◎要約:『音楽を聴いているとケタミン投与中の副作用である収縮期血圧の上昇を軽減できるかもしれない』
高血圧などの循環器疾患の予防(治療)に音楽療法が有効である可能性が指摘されてきました。
今回は、治療抵抗性のうつ病に対して重要な選択肢となりつつあるケタミン投与で起こる副作用(収縮期血圧の上昇)が、音楽療法でどのように変化するのかを調べた研究をご紹介します。
Music as an Intervention to Improve the Hemodynamic Response of Ketamine in Depression
A Randomized Clinical Trial
うつに対するケタミン使用で起こる血行動態変化を改善するための音楽療法
The Music for Subanesthetic Infusions of Ketamine (MUSIK)と名付けられたカナダにおけるランダム化比較臨床試験で、治療抵抗性のうつ病に対してケタミン投与が行われた32人が対象となりました。
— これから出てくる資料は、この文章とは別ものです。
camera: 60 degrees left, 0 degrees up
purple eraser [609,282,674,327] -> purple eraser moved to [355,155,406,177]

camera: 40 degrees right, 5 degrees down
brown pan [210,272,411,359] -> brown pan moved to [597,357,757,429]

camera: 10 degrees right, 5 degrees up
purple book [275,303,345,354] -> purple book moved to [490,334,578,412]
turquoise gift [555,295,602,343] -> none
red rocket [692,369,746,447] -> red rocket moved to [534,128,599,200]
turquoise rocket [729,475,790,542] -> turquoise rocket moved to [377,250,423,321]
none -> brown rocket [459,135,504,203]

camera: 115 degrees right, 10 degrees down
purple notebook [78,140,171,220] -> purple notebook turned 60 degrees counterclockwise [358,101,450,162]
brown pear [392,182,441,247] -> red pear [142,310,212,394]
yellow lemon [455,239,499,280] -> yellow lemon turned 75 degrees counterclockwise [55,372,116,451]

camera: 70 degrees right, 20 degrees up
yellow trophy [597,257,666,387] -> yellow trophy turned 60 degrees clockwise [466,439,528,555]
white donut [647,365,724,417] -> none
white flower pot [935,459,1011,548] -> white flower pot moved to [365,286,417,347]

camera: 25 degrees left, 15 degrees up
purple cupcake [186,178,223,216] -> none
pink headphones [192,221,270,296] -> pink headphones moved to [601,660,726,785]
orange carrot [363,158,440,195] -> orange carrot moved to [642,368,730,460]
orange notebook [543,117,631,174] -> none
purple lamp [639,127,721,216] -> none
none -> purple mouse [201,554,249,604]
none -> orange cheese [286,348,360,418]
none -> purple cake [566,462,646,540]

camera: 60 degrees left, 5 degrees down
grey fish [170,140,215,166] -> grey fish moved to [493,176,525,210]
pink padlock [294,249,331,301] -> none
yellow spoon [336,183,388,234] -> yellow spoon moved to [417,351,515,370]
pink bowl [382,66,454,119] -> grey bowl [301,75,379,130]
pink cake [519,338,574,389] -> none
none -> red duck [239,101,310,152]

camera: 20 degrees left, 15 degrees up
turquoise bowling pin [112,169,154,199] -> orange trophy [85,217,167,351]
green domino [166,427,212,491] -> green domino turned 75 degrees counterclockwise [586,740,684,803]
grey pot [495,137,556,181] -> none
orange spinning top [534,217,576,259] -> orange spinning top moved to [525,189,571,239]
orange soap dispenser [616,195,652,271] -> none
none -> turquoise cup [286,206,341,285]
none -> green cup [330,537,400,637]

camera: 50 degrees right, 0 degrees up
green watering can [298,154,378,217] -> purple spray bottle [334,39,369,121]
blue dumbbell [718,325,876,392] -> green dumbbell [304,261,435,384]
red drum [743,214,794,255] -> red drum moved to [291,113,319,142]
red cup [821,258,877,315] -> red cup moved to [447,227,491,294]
40分のケタミン投与中に音楽を聴いたグループと、音楽なしのグループを比較しています。
結果として、音楽を聴いたグループにおいては明らかに収縮期血圧の反応が小さくなっていました (β=−7.4 mm Hg)。
※拡張期血圧については影響なし(β=−0.8 mm Hg)。
音楽を用いて少しでも副作用が軽減するのであれば、(血圧コントロールのための新たな薬剤を追加する必要もなく)メリットが大きいと思われました。